# Carport with concrete floor for temporary living?



## renoven (Oct 30, 2014)

Hi everyone!  We need temporary quarters for remodeling, so we are considering closing in our carport for the purpose.

The concrete has no vapor barrier, so I am wondering if the bare floor would be livable?  We will have heaters and dehumidifiers in there.  We are in the humid South, and in the summer, the carport floors have gotten wet from the humidity.


----------



## oldognewtrick (Oct 30, 2014)

Why not just buy a cheap trailer or camper and sell it when you're finished?


----------



## nealtw (Oct 30, 2014)

A little expensive for a temp floor but it would solve the problem and maybe it could be sold or used elsewhere when you are done.
http://www.homedepot.ca/product/2-f...aioz5q10rTL2SajrqufL7poIlexxjjRb-MxoCn4fw_wcB


----------



## beachguy005 (Oct 30, 2014)

The concrete doesn't need a vapor barrier because the condensation isn't coming up through the concrete but the humidity in the air condenses on the colder concrete surface.  Once you close the space in you'll probably find it's no longer an issue.  Much like the colder tile floors inside don't get damp.


----------



## renoven (Oct 30, 2014)

nealtw said:


> A little expensive for a temp floor but it would solve the problem and maybe it could be sold or used elsewhere when you are done.
> http://www.homedepot.ca/product/2-f...aioz5q10rTL2SajrqufL7poIlexxjjRb-MxoCn4fw_wcB



Thanks, we looked into this option, but at at 24'x25' it would be too expensive for temporary.


----------



## renoven (Oct 30, 2014)

oldognewtrick said:


> Why not just buy a cheap trailer or camper and sell it when you're finished?



Is this the most common route that is taken during a remodel?


----------



## renoven (Oct 30, 2014)

I did not add .....that it is basically an attached garage that is finished on all the surfaces...nice wood ceiling and nice paneling on the walls inside a brick exterior.  It is an garage without the doors.


----------



## renoven (Oct 30, 2014)

beachguy005 said:


> The concrete doesn't need a vapor barrier because the condensation isn't coming up through the concrete but the humidity in the air condenses on the colder concrete surface.  Once you close the space in you'll probably find it's no longer an issue.  Much like the colder tile floors inside don't get damp.



I hope that is the case.  I thought that because of a lack of a vapor barrier, the moisture from the ground was being wicked into the concrete.


----------



## nealtw (Oct 30, 2014)

renoven said:


> I hope that is the case.  I thought that because of a lack of a vapor barrier, the moisture from the ground was being wicked into the concrete.



Moisture does wick from cold to warm thru concrete, the question is how good is the drainage around the garage.
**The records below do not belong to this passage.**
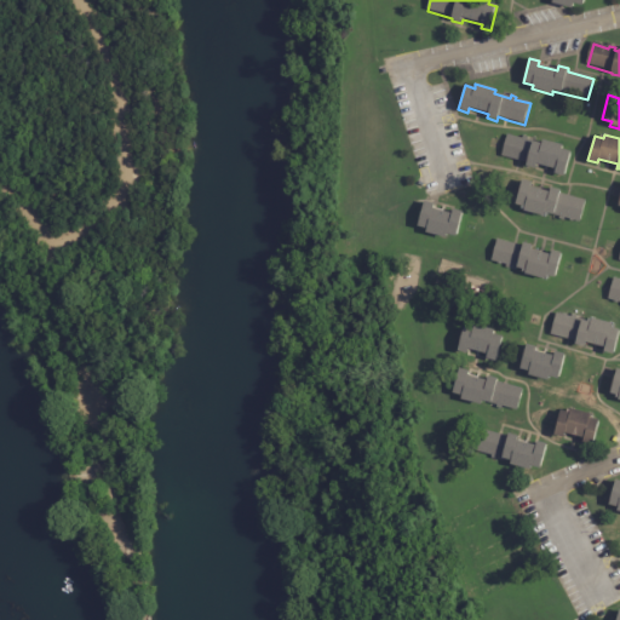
[(556,176),(557,171),(538,166),(537,171),(527,168),(528,165),(503,158),(509,137),(524,141),(524,138),(530,139),(529,142),(543,145),(544,142),(564,147),(563,150),(572,153),(566,178),(556,176)]
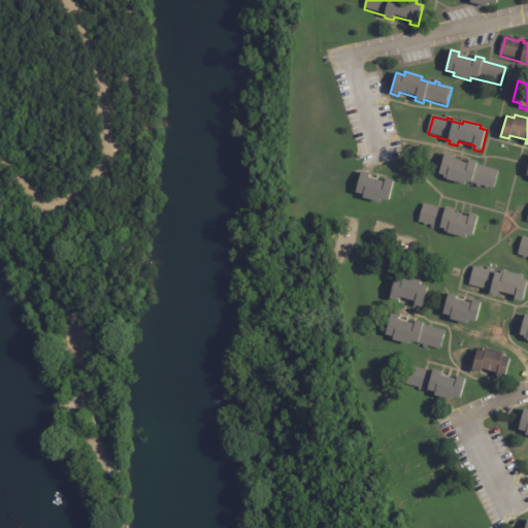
[(453,157),(452,161),(468,165),(469,161),(477,163),(476,166),(499,172),(494,191),(464,183),(464,186),(447,180),(447,177),(439,176),(444,155),(453,157)]
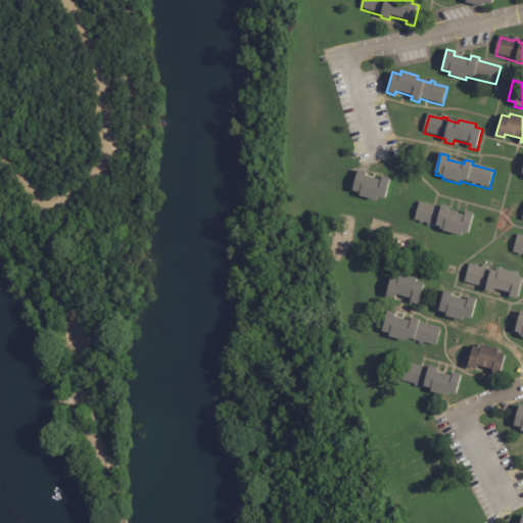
[(367,174),(366,178),(382,182),(383,178),(390,180),(385,201),(377,199),(376,202),(360,197),(361,194),(352,192),(359,172),(367,174)]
Is the garage insulated.

 Sometimes cheap rent can be had on trailers from people who pay to store them off season.


----------



## renoven (Oct 31, 2014)

nealtw said:


> Moisture does wick from cold to warm thru concrete, the question is how good is the drainage around the garage. Is the garage insulated.
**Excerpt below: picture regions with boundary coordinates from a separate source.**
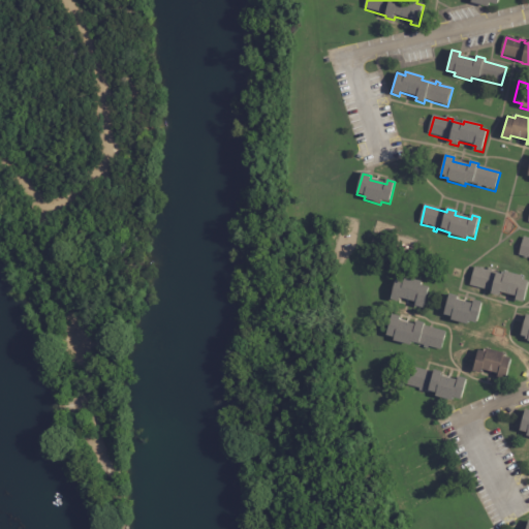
[(528,240),(528,259),(519,256),(524,239),(528,240)]
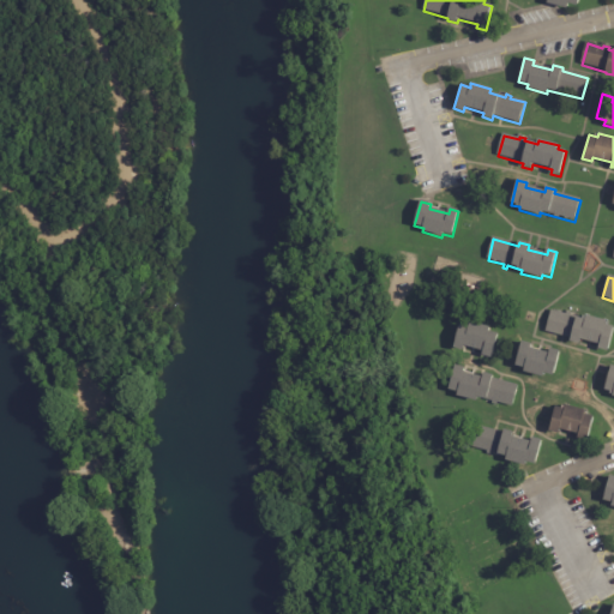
[(599,350),(600,345),(581,341),(579,345),(570,343),(571,339),(547,333),(552,312),(567,315),(569,313),(573,314),(572,317),(585,320),(587,317),(607,323),(606,326),(613,329),(608,353),(599,350)]
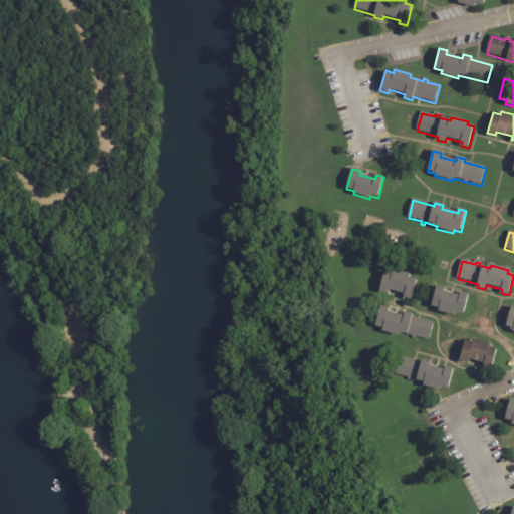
[(405,296),(406,292),(390,288),(389,292),(380,290),(386,269),(394,271),(395,268),(411,273),(411,276),(418,278),(413,298),(405,296)]
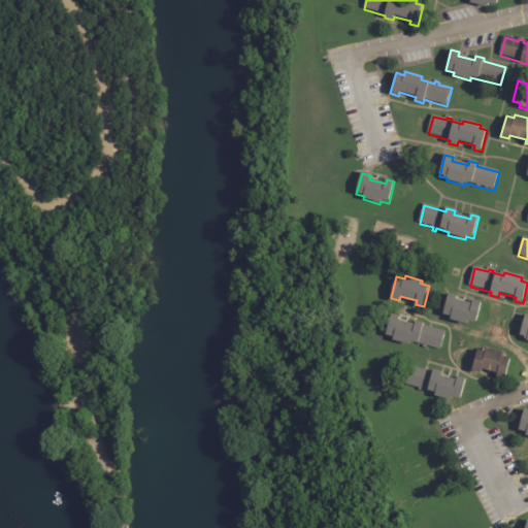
[(457,297),(456,300),(472,305),(473,301),(482,303),(475,325),(468,323),(467,326),(451,321),(452,318),(443,316),(449,295),(457,297)]
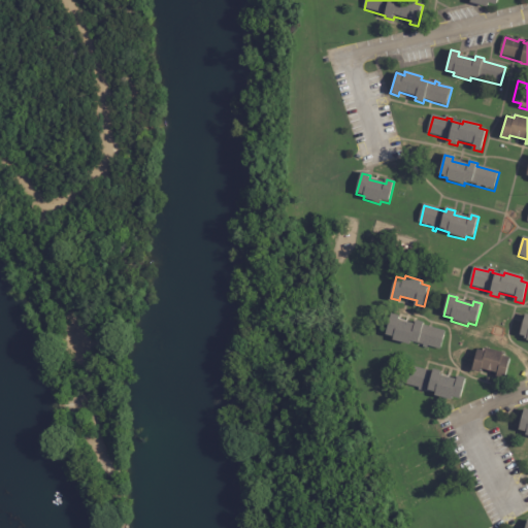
[(399,317),(398,320),(415,325),(416,320),(424,323),(424,325),(446,331),(440,350),(429,347),(428,349),(424,348),(425,345),(410,341),(410,344),(393,340),(394,337),(386,335),(391,315),(399,317)]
Yes, it is on 3 sides and we will insulate the new wall to enclose the space.


----------



## beachguy005 (Oct 31, 2014)

renoven said:


> I hope that is the case.  I thought that because of a lack of a vapor barrier, the moisture from the ground was being wicked into the concrete.



  I live in a very humid area and I've seen condensation on my outside concrete walls yet my garage is dry. As I pointed out earlier.  If it's still a concern for you I would just lay down plastic on the slab and cover it with cheap carpet.


----------



## bud16415 (Oct 31, 2014)

I did a total DIY renovation to my first house while living there. I used tarps and separated the house into two half&#8217;s and started on one half and lived in the other. We only had one bath and when it tame time to gut it I built a temp shower in the basement and we used the kitchen sink and the toilet was on and off quite a few times. 
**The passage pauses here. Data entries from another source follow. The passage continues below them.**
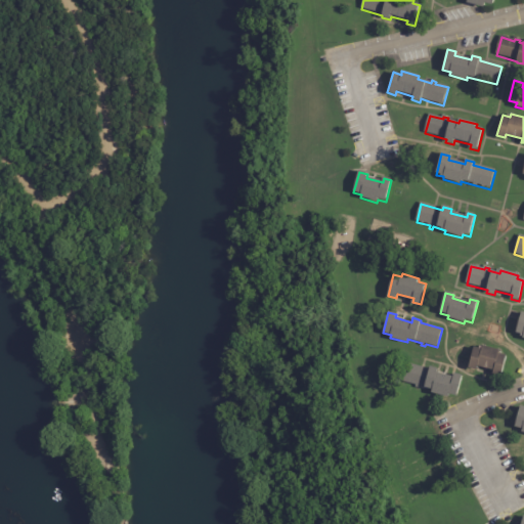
[(493,375),(494,370),(478,366),(477,370),(469,367),(474,347),(483,349),(483,346),(499,350),(499,353),(507,355),(501,377),(493,375)]
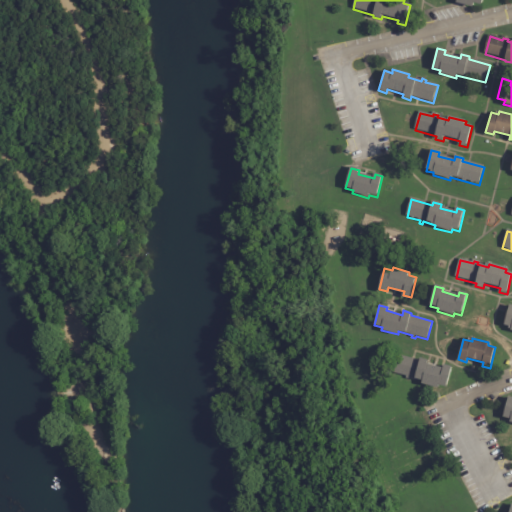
[(412,360),(420,362),(420,359),(428,362),(427,365),(443,370),(444,366),(452,368),(446,388),(439,386),(438,390),(421,385),(422,382),(411,379),(410,381),(406,380),(407,378),(394,374),(399,356),(412,360)]
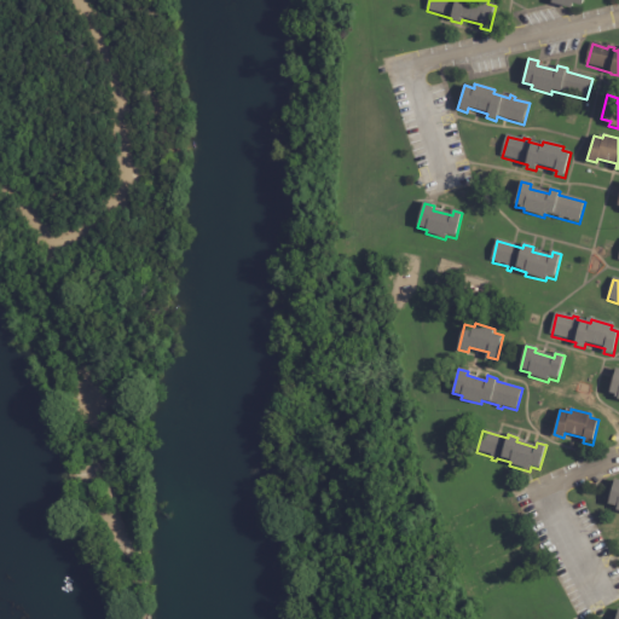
[(618,509),(617,509),(618,505),(608,503),(612,490),(613,490),(615,482),(618,482),(618,509)]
The last house we did we had a place to stay for a few months till the dirty work was done and now we are following the above plan in the future. 

As to your carport, Sure why not you can live just about any place for a while. What are you going to do about cooking and bathroom? 

The down side is a covered area like the carport makes a great workshop when doing a job like this and also a good staging area for materials. 

How long is it going to take and how much of the work will you be doing? How many people will be displaced and what comfort level do they require?


----------